WHAT IS BEING ASKED:
Would you reproduce every record exactly, leaving out the pictures?

Records from a data source:
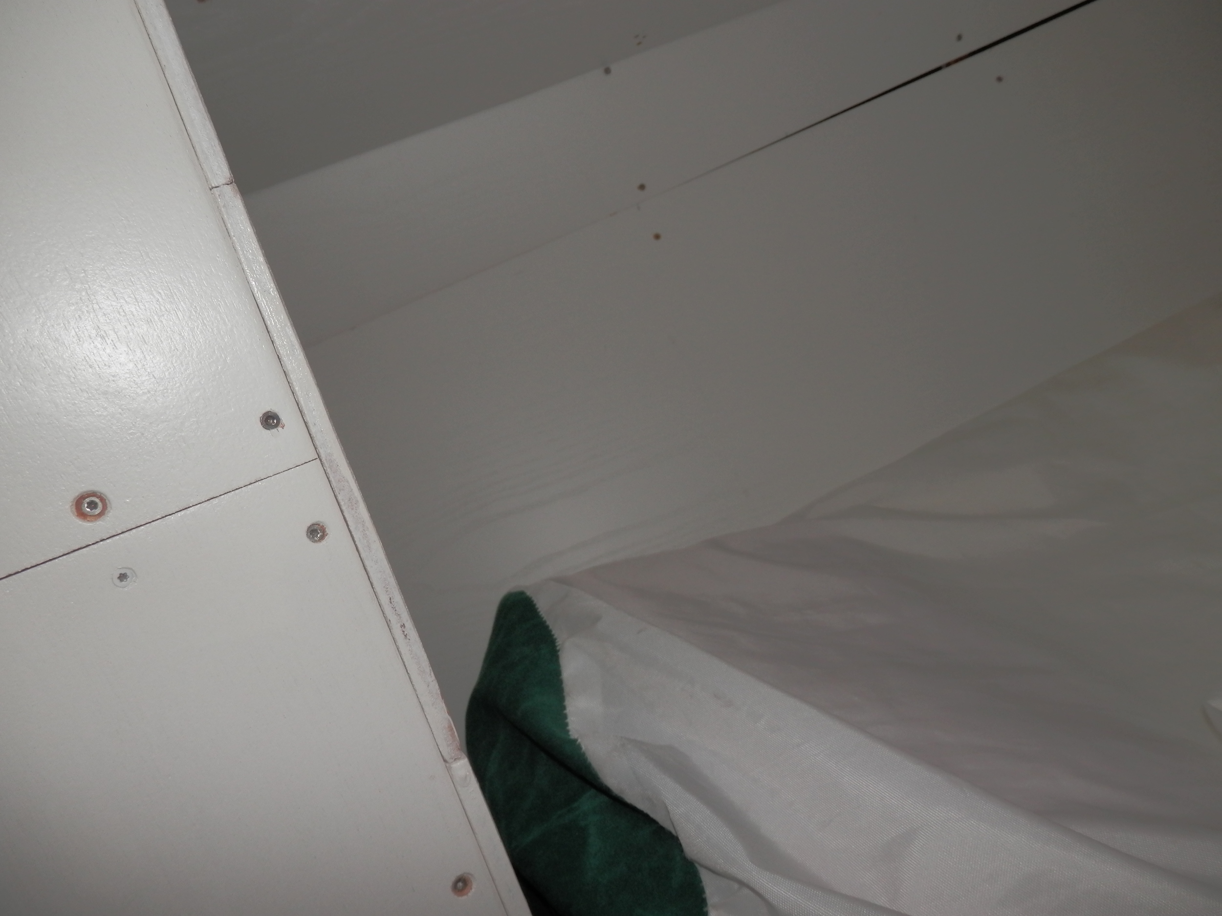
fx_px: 883
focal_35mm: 25
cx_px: 611
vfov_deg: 54.9
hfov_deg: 69.4
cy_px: 458
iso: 100
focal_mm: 4.5
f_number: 8.7
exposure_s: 1/30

REPLY:
fx_px: 883
focal_35mm: 25
cx_px: 611
vfov_deg: 54.9
hfov_deg: 69.4
cy_px: 458
iso: 100
focal_mm: 4.5
f_number: 8.7
exposure_s: 1/30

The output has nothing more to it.